- The paper introduces new datasets from Wikipedia and arXiv to evaluate LLM autoformalization into Isabelle/HOL.
- The paper finds that structured feedback improves LLM self-correction by up to 16% and reduces undefined errors by 43%.
- The study highlights ongoing challenges in semantic alignment, underscoring the need for enhanced contextual understanding in formal systems.
Introduction
The study investigates the capability of LLMs to perform autoformalization, transforming informal mathematical definitions into formal language. It specifically focuses on definitions collected from Wikipedia (Def_Wiki) and arXiv papers (Def_ArXiv), using Isabelle/HOL as the target formal language. The need to explore this task stems from the intricate nature of mathematical definitions, which often exceed the complexity found in extant benchmarks like miniF2F.
Figure 1: Can LLMs formalize complex mathematical statements? This paper investigates the task of translating real-world mathematical definitions into a formal language. We introduce a new resource collecting definitions from Wikipedia and ArXiv papers, exploring different strategies for autoformalization through the interaction between LLMs and Proof Assistants.
Methodology
The methodology employs a zero-shot evaluation setting with LLMs such as DeepSeekMath-7B, Llama3-8B, and GPT-4o, assessing their ability to translate definitions into Isabelle/HOL code. Key strategies for improving autoformalization include refinement through feedback from Proof Assistants and formal definition grounding—providing contextual elements from formal mathematical libraries.

________________

Tasks to carry out »
**A)** From the autoformalization summary, return the passage between "- The paper finds" and "in formal systems.", inclusive.
**B)** In the autoformalization summary, which formal language is used as the target for translating definitions?

(Dataset items)
________________

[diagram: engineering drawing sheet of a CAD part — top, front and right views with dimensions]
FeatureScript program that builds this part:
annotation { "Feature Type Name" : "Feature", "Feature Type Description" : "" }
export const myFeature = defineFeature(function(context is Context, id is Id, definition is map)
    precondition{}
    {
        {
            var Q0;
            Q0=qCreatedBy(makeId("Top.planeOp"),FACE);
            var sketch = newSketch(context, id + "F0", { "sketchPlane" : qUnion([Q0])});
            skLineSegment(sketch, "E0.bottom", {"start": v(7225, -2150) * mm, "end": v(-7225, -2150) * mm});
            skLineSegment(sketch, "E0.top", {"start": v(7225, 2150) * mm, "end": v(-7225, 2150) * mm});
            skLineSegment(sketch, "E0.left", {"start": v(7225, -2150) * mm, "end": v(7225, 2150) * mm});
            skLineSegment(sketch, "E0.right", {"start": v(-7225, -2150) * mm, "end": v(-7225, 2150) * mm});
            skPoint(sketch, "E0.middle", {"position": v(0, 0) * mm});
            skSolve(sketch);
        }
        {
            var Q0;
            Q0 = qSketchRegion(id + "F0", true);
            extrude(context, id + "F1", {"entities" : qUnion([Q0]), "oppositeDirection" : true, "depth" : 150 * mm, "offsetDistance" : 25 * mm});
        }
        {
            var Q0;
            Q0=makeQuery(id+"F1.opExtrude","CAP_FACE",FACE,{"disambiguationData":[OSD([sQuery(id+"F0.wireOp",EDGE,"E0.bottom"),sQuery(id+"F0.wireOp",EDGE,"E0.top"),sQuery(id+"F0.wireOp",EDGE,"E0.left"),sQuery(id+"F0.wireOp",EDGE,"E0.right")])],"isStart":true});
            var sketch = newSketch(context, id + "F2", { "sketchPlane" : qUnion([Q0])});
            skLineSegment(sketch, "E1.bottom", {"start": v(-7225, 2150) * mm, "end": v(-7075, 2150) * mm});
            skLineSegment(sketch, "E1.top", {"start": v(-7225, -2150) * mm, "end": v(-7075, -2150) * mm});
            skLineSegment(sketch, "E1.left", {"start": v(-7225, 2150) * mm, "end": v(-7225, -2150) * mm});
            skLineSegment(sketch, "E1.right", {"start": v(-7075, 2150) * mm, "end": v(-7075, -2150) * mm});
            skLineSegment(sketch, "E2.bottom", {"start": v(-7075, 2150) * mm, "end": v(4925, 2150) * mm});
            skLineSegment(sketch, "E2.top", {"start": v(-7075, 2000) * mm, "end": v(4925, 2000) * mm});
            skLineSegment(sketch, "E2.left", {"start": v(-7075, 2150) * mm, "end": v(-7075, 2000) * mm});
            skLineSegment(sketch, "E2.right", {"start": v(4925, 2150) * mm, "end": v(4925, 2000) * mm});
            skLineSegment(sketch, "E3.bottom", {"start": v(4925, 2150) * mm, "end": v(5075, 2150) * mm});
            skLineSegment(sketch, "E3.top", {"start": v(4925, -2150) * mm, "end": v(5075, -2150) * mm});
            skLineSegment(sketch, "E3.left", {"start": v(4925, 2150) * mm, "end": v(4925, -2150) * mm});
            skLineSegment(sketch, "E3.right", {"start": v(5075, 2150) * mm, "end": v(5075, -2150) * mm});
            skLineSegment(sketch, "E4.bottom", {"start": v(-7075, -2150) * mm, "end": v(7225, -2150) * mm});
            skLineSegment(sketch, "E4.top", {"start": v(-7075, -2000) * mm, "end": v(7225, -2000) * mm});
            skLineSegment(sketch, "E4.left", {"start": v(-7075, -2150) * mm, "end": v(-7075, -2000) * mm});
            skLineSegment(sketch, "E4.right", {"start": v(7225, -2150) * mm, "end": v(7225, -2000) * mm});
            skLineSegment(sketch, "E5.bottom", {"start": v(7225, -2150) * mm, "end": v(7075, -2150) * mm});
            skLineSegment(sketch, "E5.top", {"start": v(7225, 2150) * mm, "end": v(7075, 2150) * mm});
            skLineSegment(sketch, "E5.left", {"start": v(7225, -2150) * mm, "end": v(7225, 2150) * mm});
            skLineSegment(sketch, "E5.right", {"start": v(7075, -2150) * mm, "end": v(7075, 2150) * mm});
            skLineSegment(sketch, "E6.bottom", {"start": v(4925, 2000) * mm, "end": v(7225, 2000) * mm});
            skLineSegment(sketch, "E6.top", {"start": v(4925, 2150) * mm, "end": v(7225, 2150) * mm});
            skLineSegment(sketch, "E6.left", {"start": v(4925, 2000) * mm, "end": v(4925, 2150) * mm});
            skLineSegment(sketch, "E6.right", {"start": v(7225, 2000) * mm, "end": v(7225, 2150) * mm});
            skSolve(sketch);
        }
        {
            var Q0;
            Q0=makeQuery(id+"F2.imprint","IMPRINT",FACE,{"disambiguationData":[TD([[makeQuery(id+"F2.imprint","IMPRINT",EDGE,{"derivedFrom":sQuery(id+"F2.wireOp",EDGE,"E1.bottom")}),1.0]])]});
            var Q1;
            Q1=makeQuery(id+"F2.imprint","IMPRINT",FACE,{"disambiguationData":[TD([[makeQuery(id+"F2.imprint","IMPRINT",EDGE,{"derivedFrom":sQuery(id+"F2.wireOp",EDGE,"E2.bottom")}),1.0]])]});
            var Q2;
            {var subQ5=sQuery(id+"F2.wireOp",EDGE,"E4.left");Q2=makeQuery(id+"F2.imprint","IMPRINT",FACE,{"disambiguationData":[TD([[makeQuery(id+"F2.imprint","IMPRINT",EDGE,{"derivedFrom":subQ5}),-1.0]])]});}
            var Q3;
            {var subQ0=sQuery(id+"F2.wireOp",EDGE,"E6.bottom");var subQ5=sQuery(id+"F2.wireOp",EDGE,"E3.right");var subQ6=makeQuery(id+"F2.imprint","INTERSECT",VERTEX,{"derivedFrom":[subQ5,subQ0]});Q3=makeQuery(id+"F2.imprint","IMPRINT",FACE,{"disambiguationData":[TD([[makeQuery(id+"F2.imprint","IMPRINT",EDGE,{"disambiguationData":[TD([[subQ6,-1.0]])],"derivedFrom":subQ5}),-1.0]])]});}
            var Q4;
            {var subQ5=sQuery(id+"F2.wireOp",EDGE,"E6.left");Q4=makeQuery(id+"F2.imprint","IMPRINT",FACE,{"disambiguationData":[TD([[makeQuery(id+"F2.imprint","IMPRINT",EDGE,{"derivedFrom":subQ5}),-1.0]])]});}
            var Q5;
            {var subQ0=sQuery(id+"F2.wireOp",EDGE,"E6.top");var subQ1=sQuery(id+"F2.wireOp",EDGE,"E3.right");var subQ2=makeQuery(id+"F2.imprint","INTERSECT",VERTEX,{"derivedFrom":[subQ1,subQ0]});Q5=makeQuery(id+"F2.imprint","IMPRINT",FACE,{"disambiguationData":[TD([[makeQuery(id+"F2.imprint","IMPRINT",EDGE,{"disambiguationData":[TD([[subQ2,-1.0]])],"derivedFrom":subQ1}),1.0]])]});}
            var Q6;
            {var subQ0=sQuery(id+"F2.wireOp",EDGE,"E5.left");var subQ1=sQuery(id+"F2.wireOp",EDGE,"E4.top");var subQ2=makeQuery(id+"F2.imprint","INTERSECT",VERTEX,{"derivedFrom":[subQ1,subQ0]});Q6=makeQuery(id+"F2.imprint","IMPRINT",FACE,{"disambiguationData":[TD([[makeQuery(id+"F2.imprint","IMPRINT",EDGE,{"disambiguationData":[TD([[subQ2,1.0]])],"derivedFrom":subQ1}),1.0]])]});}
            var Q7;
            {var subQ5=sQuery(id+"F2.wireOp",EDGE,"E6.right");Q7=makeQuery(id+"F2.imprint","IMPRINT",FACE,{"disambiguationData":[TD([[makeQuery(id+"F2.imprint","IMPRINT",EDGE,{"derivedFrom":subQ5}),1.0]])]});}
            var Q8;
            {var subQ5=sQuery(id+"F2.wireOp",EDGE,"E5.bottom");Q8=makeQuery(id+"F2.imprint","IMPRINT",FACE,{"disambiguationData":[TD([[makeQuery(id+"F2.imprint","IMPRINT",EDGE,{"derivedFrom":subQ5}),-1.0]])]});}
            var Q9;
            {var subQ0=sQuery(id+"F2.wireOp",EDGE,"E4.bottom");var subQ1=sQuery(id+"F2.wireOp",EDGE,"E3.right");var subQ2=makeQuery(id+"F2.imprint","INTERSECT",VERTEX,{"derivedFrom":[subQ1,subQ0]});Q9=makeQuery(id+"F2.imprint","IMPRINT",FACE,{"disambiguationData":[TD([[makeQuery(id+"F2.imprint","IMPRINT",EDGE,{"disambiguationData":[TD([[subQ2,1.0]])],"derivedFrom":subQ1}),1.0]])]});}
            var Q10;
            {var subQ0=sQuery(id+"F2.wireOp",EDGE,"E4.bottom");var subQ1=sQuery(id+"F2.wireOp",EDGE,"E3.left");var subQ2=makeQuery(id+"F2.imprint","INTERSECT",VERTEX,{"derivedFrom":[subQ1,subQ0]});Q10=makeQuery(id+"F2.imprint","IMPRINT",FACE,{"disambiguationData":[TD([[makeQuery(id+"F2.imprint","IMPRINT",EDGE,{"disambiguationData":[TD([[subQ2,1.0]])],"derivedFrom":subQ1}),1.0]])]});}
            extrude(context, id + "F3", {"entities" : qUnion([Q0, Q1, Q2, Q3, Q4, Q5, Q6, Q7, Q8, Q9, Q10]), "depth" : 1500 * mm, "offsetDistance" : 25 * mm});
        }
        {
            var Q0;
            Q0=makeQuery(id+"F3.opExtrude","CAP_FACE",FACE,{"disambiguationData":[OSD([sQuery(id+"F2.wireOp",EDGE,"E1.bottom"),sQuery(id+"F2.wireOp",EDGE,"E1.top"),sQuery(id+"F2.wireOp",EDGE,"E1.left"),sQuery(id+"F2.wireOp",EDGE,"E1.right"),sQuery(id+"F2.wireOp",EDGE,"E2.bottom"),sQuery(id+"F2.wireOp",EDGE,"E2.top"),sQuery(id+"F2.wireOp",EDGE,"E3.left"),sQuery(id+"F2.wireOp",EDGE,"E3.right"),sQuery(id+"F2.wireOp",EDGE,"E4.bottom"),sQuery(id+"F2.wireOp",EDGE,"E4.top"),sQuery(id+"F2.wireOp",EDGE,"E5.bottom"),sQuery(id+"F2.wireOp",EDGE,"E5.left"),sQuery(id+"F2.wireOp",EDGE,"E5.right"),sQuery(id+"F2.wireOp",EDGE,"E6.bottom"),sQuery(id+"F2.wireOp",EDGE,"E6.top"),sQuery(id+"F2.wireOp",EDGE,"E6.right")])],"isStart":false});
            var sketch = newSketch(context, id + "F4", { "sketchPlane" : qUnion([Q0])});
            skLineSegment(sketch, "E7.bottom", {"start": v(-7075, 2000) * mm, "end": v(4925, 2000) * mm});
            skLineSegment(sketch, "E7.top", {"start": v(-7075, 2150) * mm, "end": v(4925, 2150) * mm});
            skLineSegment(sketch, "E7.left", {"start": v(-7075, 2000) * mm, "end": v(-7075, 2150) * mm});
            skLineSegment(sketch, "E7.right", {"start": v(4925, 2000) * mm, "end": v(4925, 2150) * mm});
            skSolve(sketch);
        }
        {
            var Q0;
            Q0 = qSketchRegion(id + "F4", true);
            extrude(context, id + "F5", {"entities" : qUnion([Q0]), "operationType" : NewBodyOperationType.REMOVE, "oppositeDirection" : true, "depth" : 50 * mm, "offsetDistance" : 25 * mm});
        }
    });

________________

Task-by-task answers »
**A)**
- The paper finds that structured feedback improves LLM self-correction by up to 16% and reduces undefined errors by 43%.
- The study highlights ongoing challenges in semantic alignment, underscoring the need for enhanced contextual understanding in formal systems.

**B)** Isabelle/HOL